De kracht van de frequenties. Radio Free Europe en Radio Liberty in het licht van soft power
Summary
Tijdens de Koude Oorlog zette Amerika twee internationale radiostations op, Radio Free Europe en Radio Liberty, die zich richtten op respectievelijk de Oost-Europese satellietstaten en op de kern van de Sovjet-Unie: Rusland. In het licht van de soft power-theorie van Joseph Nye zijn de radiostations een instrument van publieksdiplomatie waarmee soft power-bronnen kunnen worden ingezet om op die manier soft power te creëeren. Soft power is een machtsvorm waarbij de ander er zelf van wordt overtuigd om op een bepaalde manier te handelen in plaats van dat dit wordt afgedwongen met geweld of economische sancties. De centrale vraag in dit onderzoek is of het beleid over de radiostations er destijds op was ingesteld deze instrumenten effectief aan te wenden om soft power te creëeren. Om deze vraag te beantwoorden maak ik gebruik van de collectie primaire bronnen over de radiostations van het Cold War International History Project van het Wilson Center. De theorie stelt een set voorwaarden voor de beoordeling van effectiviteit. Het beleid moet aansturen op een integere journalistieke praktijk en op aantrekkelijkheid voor het publiek. Bovendien is het de bedoeling dat de radiostations geen andere soft power-instrumenten of -bronnen ondermijnen door afwijkend gedrag.
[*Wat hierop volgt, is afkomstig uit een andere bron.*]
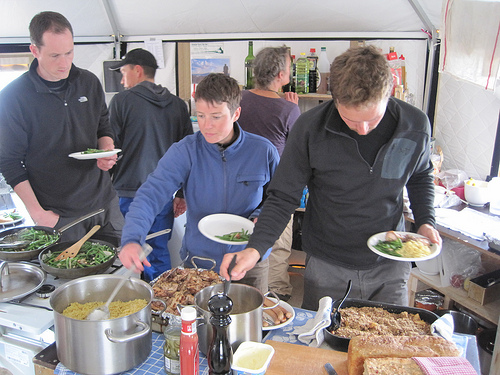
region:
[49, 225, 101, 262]
A wooden kitchen utensil.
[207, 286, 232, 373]
A black pepper grinder.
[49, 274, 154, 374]
A large silver pot with handles.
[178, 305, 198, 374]
A red plastic bottle with a white lid.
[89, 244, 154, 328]
A silver metal serving spoon.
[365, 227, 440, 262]
A white round plate of food.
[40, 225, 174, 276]
A dark grey frying pan.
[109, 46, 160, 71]
A black ball cap.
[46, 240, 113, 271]
Cooked green beans.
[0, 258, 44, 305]
A silver lid to a pot.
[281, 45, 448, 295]
guy with short brown hair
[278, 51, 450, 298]
guy wearing black sweater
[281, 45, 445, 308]
guy holding plate full of food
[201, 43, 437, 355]
guy getting food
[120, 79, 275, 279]
lady wearing blue sweater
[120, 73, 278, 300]
lady holding plate of food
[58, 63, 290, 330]
lady getting food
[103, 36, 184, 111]
guy wearing a baseball cap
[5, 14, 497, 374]
People putting food on there plate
Wanneer deze voorwaarden langs de primaire bronnen over het beleid over Radio Free Europe en Radio Liberty tussen 1948 en 1955 worden gelegd, blijkt dat Radio Free Europe grotendeels voldoet aan de eisen en Radio Liberty grotendeels niet. De voornaamste verklaring hiervoor ligt in de verschillende contexten waarin de radiostations opereerden. Radio Liberty richtte zich tot een publiek dat minder bereikbaar was in meerdere opzichten.